Like so many epics, the story of the obscure Argentine doctor who abandoned his profession and his native land to pursue the emancipation of the poor of the earth began with a voyage. In 1956, along with Fidel Castro and a handful of others, he had crossed the Caribbean in the rickety yacht Granma on the mad mission of invading Cuba and overthrowing the dictator Fulgencio Batista. Landing in a hostile swamp, losing most of their contingent, the survivors fought their way to the Sierra Maestra. A bit over two years later, after a guerrilla campaign in which Guevara displayed such outrageous bravery and skill that he was named comandante, the insurgents entered Havana and launched what was to become the first and only victorious socialist revolution in the Americas. The images were thereafter invariably gigantic. Che the titan standing up to the Yanquis, the world's dominant power. Che the moral guru proclaiming that a New Man, no ego and all ferocious love for the other, had to be forcibly created out of the ruins of the old one.

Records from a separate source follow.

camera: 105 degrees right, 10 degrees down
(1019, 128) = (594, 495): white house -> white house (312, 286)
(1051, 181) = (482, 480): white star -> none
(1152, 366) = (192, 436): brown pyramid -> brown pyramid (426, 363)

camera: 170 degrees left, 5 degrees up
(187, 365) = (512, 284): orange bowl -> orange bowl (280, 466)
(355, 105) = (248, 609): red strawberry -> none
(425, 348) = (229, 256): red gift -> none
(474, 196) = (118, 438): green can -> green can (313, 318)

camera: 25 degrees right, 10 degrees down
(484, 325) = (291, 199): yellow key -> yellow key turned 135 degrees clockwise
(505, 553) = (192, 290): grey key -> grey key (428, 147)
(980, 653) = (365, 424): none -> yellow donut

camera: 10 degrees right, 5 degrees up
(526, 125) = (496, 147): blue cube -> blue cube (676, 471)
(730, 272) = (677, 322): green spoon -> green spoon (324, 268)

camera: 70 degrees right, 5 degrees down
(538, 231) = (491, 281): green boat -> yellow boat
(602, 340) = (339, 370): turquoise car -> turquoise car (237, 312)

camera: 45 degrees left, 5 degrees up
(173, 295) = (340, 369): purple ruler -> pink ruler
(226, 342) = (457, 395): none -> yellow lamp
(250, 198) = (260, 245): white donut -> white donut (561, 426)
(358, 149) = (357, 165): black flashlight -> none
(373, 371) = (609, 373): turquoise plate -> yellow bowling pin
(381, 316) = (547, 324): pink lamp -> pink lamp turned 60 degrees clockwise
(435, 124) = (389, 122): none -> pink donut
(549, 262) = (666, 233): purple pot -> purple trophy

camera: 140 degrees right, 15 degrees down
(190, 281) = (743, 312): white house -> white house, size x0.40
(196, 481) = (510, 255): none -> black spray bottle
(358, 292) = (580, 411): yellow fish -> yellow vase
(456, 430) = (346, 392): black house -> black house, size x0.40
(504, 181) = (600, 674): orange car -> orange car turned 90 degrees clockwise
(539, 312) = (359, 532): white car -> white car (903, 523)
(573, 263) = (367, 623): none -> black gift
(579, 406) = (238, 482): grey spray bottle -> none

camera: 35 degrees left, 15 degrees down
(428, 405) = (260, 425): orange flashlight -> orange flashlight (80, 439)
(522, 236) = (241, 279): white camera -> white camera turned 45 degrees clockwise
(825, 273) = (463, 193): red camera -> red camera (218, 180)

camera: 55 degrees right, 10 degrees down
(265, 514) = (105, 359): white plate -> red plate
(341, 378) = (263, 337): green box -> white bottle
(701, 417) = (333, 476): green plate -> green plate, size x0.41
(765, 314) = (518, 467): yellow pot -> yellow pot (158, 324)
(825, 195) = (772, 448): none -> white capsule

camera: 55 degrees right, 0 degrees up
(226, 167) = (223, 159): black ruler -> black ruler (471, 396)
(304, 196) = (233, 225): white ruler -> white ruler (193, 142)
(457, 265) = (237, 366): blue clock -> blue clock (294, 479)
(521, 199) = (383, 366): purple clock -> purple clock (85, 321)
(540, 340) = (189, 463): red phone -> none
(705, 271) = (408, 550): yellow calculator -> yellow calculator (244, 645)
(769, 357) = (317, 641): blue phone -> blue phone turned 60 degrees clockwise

Che the romantic mysteriously leaving the revolution to continue, sick though he might be with asthma, the struggle against oppression and tyranny.
His execution in Vallegrande at the age of 39 only enhanced Guevara's mythical stature. That Christ-like figure laid out on a bed of death with his uncanny eyes almost about to open; those fearless last words ("Shoot, coward, you're only going to kill a man") that somebody invented or reported; the anonymous burial and the hacked-off hands, as if his killers feared him more after he was dead than when he had been alive: all of it is scalded into the mind and memory of those defiant times. He would resurrect, young people shouted in the late '60s; I can remember fervently proclaiming it in the streets of Santiago, Chile, while similar vows exploded across Latin America. !No lo vamos a olvidar! We won't let him be forgotten.